Cosa c'era di tanto commuovente, quando si viene presi in giro e vedi il tuo cuore e la tua vita presa a pugni?

"Io invece...certi errori non li commetterei" dissi di rimando con astio.
Ricevendo un'occhiata da mio padre.

Presi un profondo respiro, troppo per non esplodere.

"Ma insomma, da che parte stai?" Sbottai fissando mio padre, aggiustandomi meglio la borsa sulla spalla.

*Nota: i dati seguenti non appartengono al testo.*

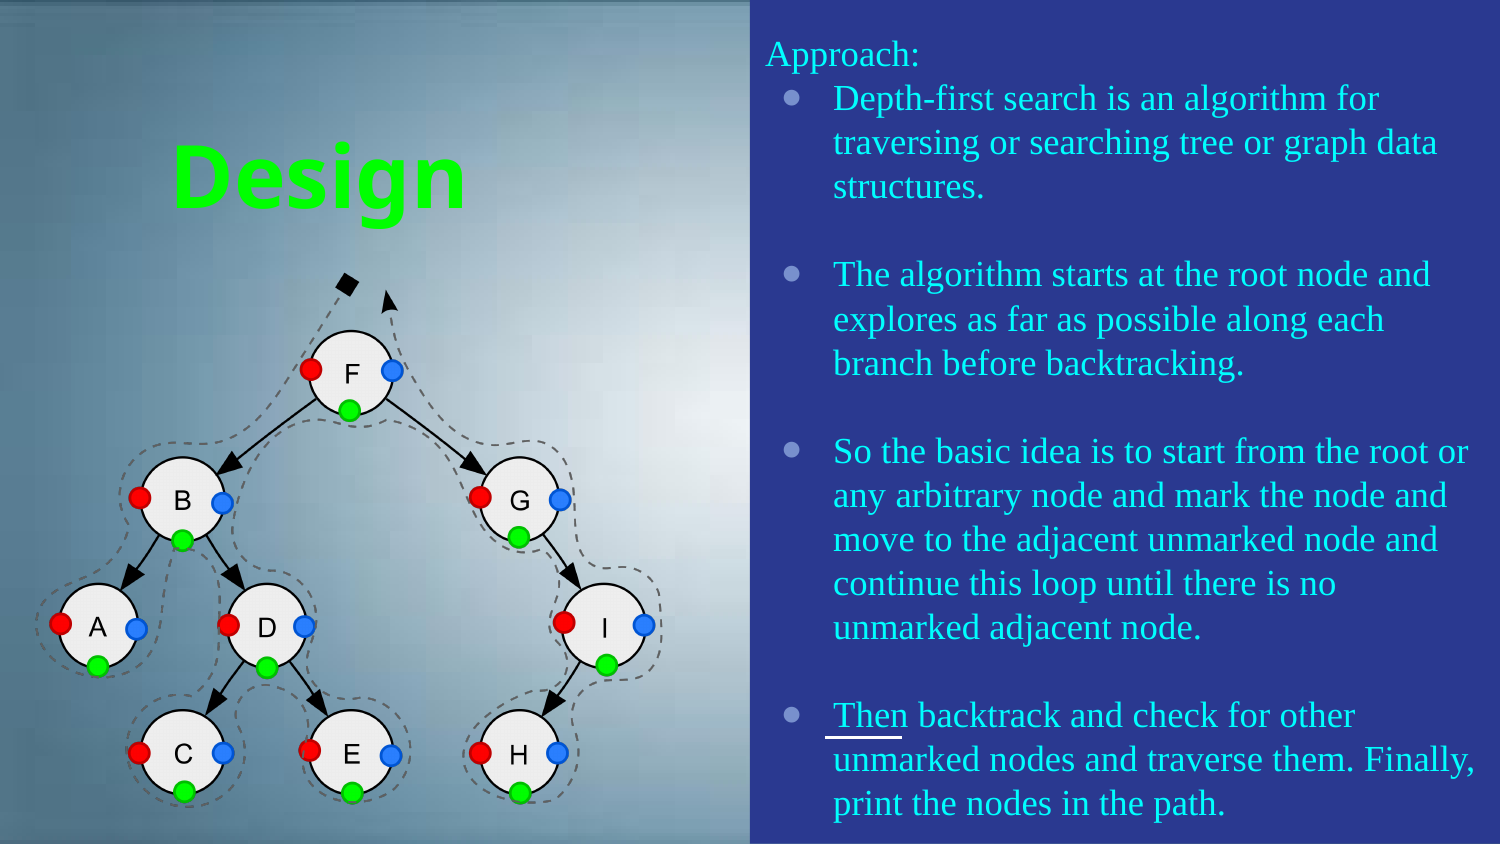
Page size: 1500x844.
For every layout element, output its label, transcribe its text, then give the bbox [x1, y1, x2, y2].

"Da nessuna parte Cindy, le cose si fanno in due" aggiunse facendomi sprofondare. Aveva ragione l'avevo voluto anche io, ma prima di sapere tutta la verità che mi nascondeva.

"Credo che questo discorso lo possiamo chiudere e seppellire qui, date le circostanze e dato tutto ciò che so, mi basta" replicai infastidita più con me stessa, per non riuscire a spiegargli il punto della situazione per non creare ancora più imbarazzo di quanto già ci fosse.

Mio padre si alzò venendomi incontro, aprendo le braccia per stringermi.
Mi buttai addosso a lui, lasciandomi avvolgere dal calore paterno, non aveva parlato per il mio bene, certi errori si fanno ma bisogna saper perdonare, ma per James non ero pronta e forse non lo sarei mai stata.

Mi diede un bacio sulla nuca, pizzicando una guancia come quando ero piccola e mettevo il broncio, per farmi tornare un sorriso, diceva che era più bello della luna che splendeva nel buio.

"Figliolo mi raccomando, prenditi cura di lei, non vi preoccupate mi sto rimettendo in forma più di ciò che sembra" aggiunse stringendo la mano di James, regalandomi un occhiolino a me.

"Non ti preoccupare, ci penso io a lei" mi guardò intensamente, fissando le sue nubi, avvertendo quanto sincera fosse la sua promessa.

James uscii lasciandomi salutare mio padre.

"Vedrai che uscirai prima di ciò che pensi" gli sorrisi sinceramente.

"Non mi preoccupo di questo tesoro mio, fa ciò che senti" si raccomandò prima di darmi un bacio sulla mano.

Lo salutai chiudendomi la porta alle spalle, poggiandomi al muro, abbassando un attimo lo sguardo.

"Sei pronta?" Sobbalzai per lo spavento, non credevo fosse ancora lì, si avvicinò sfiorandomi la mano con la sua, che ritrassi come se avessi preso una scossa piacevole, ma non dovevo ragionare con il cuore.

"Si, andiamo" affermai incrociando i suoi occhi.